Minimill stepwise market penetration

This is also an example of a disruptive technology that is ignored by those the currently dominate the market until it is too late and the new technology becomes mainstream with a cost advantage also the established market. With the consequence that the incumbents that early adopted the technology are taking over the market from the bottom.
This is one of the examples from Clayton M. Christensen in his book „The innovator’s dilemma“ (affiliate link, thanks), one of the fundamental books on innovation.

How a minimill can react flexible to market cycles (Bratsk steel mill)
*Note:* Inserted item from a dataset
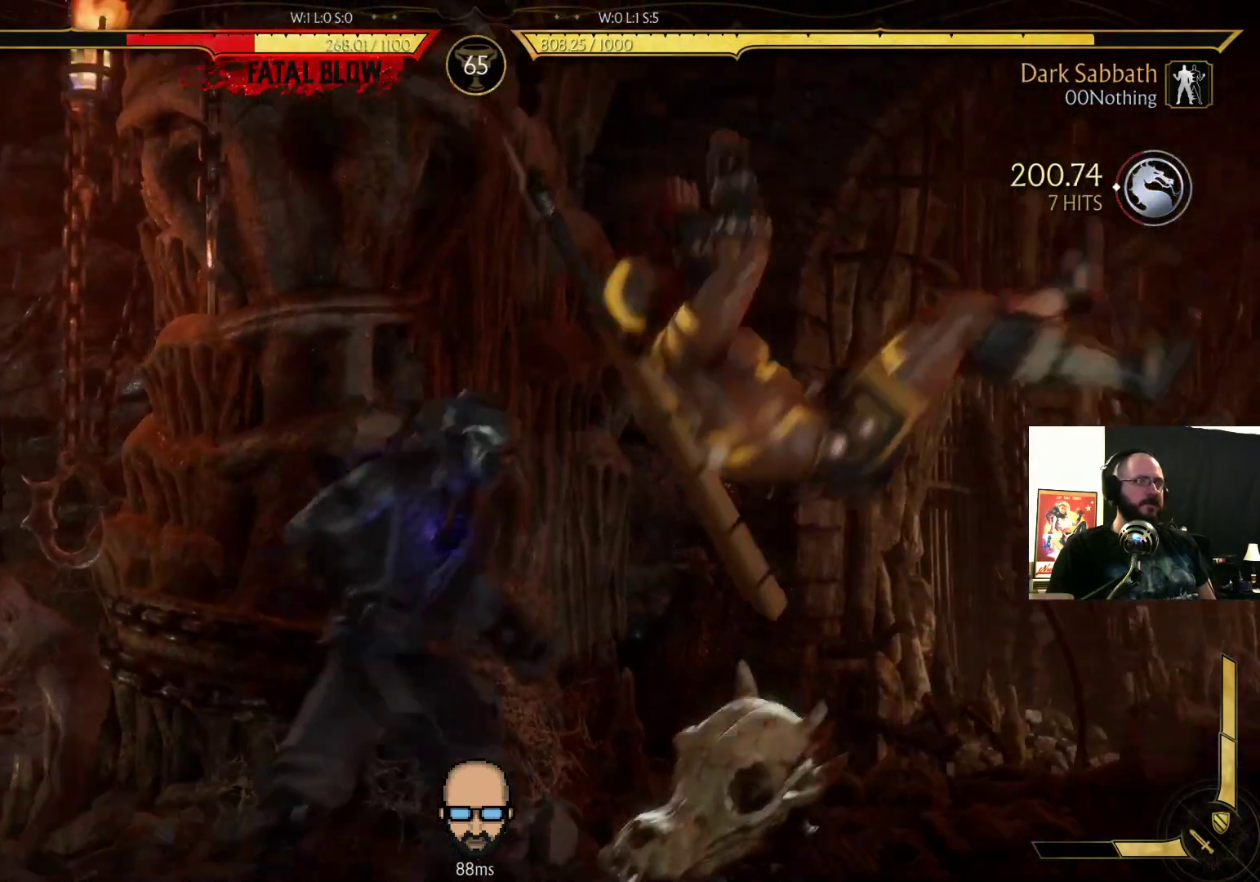
{"dt_ms": 500, "buttons": ["DPAD_DOWN"], "events": [[33, "SQUARE", "down"], [100, "SQUARE", "up"], [167, "CROSS", "down"], [167, "DPAD_LEFT", "up"], [167, "SQUARE", "down"], [300, "CROSS", "up"], [300, "SQUARE", "up"], [500, "DPAD_DOWN", "down"]]}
Now the interesting part! Only two of those Russian steel producers have introduced minimills, these are NLMK and Severstal. The others are „still“ operating integrated mills. Now 1960 is a hell of long time ago, so the interesting question is why did that not impact the Russian steel producers yet? Is it the vertical integration, such that the steel production has own mined iron ore and so an integrated mill makes more sense?
Or we are just a bit late in Russia with revolution (nice joke or?) at least in this space? Some indications point to this, e.g. there are smaller regional minimills e.g. Bratsk Steel Mill in construction in Siberia, maybe one of the incumbents that find their local market using cheap steel produced with cheap scrap and cheep renewable hydro power.
Just an idea to remember.

Financials

After having analysed the business itself and the important trends, lets get down to the numbers, the financials.

Finally looking at the price of the players:

Comparative valuation last 5years (tradingview)
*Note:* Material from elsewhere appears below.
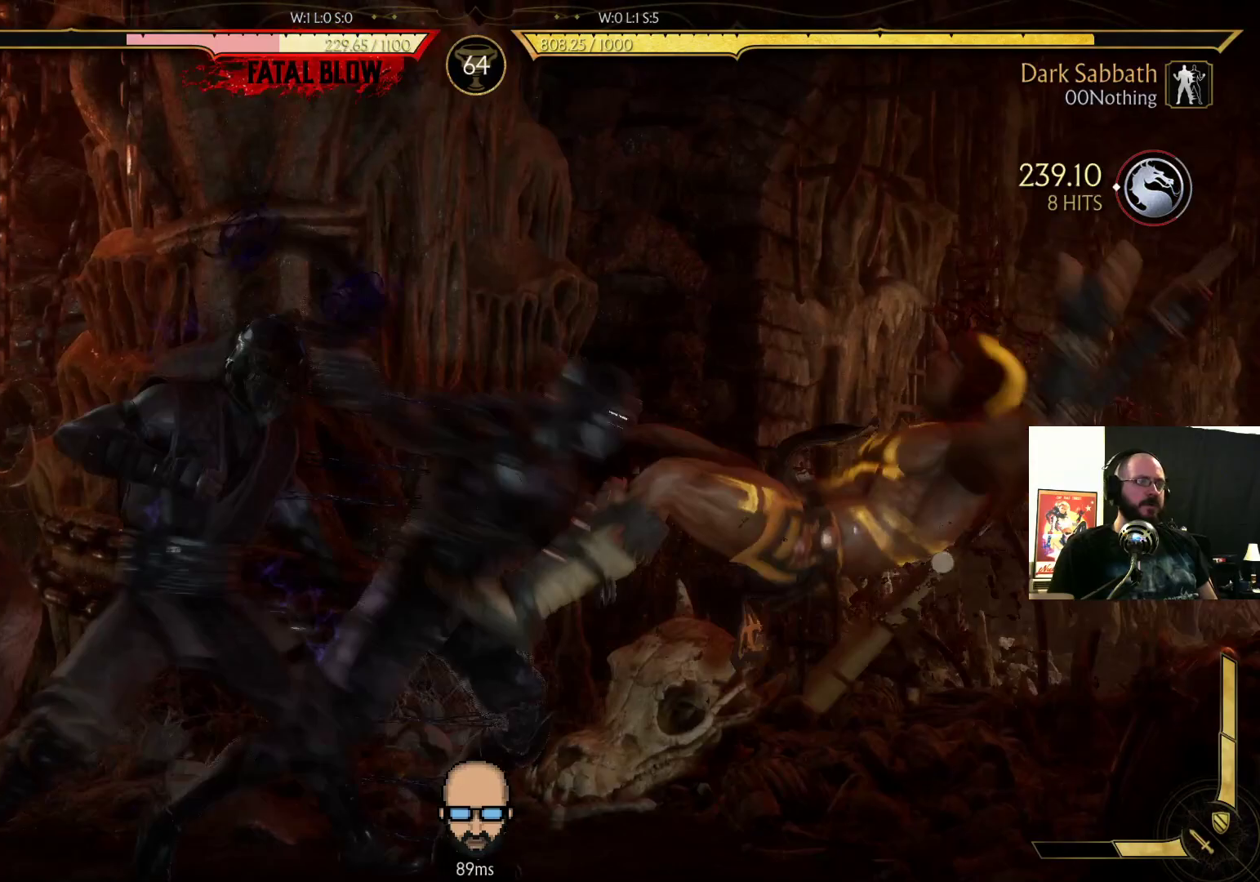
{"dt_ms": 500, "buttons": [], "events": [[67, "DPAD_DOWN", "up"], [167, "DPAD_UP", "down"], [233, "DPAD_UP", "up"], [333, "DPAD_DOWN", "down"], [433, "DPAD_DOWN", "up"]]}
Obviously there is EVRAZ and there is the rest, nearly a growth stock’s development and that in the steel business. My dear comment tip provider made a good pick.

Investment Case

Although all these companies look pretty similar with similar revenues, we found that they all have the specifics. Metalloinvest, that we cannot invest in. EVRAZ with its global diversification, NLMK with some diversification and with Severstal getting on the minimill development, Evraz and especially Mechel with their inclusion of logistics into the vertical integration. Export orientation or focus on the Russian market like MMK. So which one of these is the significant factor?

Mechel is unprofitable and loaded with debt, maybe later when there is a turnaround. MMK is a pure Russia/CIS play, which doesn’t have to be bad given the lowest debt of all. But it is in contrast to the others not nearly self-sufficient with iron ore, so not fully vertical and its presentation is a bit old-style in contrast with the others. According to some analysts MMK is also overwalued.
With Evraz and NLMK on the other hand one gets a modern globally diversified company. Evraz has this additional coal export (esp. to China) via Raspadskaya. Although the company has also lots of debt there are some growth prospects according to analysts. But price is already very high and it has the highest PE ratio from all players. Better to have it already in the portfolio.
Both Severstal and NLMK have minimills, which might be important. According to analysts both Evraz and NLMK are undervalued to their fair value, while Severstal would be fairly valued.
Severstal is also concentrating on Russia on the production side, having sold its US facilities in 2014 in order to cut cost and concentrate on the Russian/CIS market.
NLMK had obviously some insider sell, which is not a good sign necessarily though.

Clearly if you already own Evraz, congratulations, whether it would still be a good buy now, maybe but not value investor style anymore.
NLMK and Severstal could be considered to get on the watchlist. Not the highest price compared to Evraz and not really bad number either.